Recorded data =
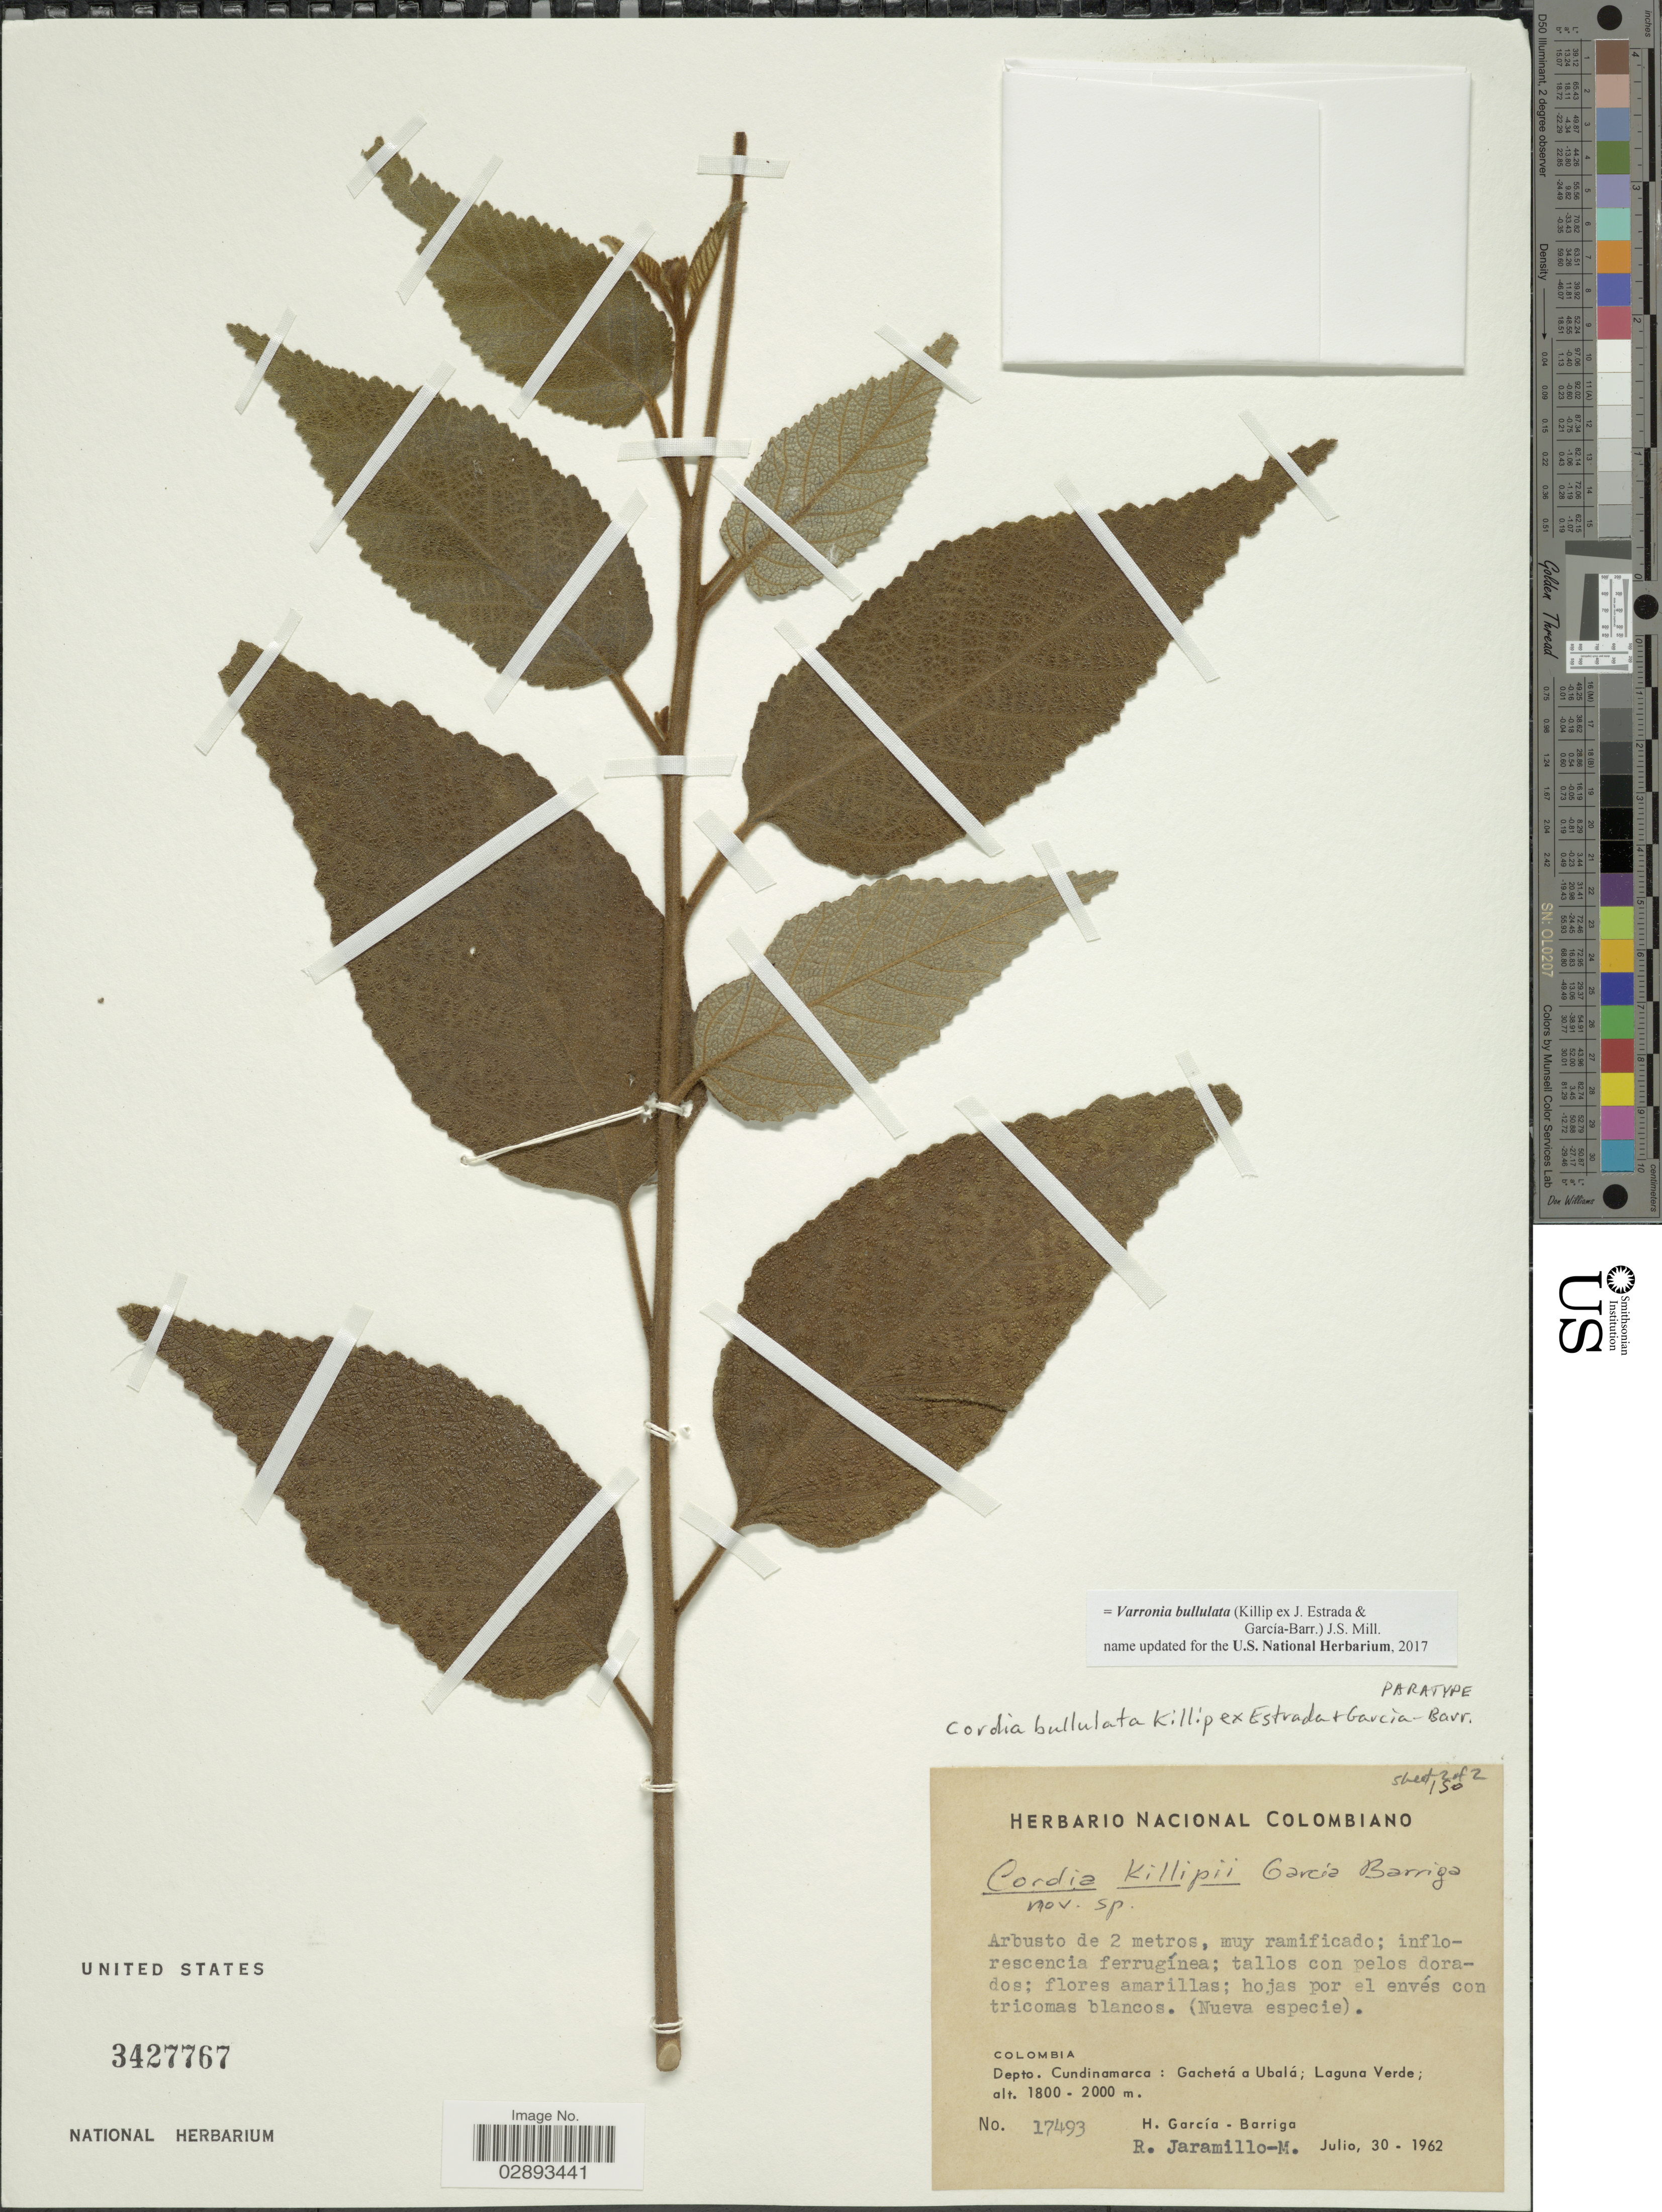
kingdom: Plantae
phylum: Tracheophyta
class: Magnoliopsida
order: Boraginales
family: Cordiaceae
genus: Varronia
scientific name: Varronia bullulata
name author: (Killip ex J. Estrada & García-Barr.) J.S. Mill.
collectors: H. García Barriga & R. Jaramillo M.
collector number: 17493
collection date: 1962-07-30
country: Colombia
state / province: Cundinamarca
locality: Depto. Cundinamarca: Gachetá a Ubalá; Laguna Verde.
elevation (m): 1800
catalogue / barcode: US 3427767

Your objective =
Please write out all the items again, swapping "elevation" for "altitude" and changing nothing else. Leave out the pictures.

Result =
kingdom: Plantae
phylum: Tracheophyta
class: Magnoliopsida
order: Boraginales
family: Cordiaceae
genus: Varronia
scientific name: Varronia bullulata
name author: (Killip ex J. Estrada & García-Barr.) J.S. Mill.
collectors: H. García Barriga & R. Jaramillo M.
collector number: 17493
collection date: 1962-07-30
country: Colombia
state / province: Cundinamarca
locality: Depto. Cundinamarca: Gachetá a Ubalá; Laguna Verde.
altitude (m): 1800
catalogue / barcode: US 3427767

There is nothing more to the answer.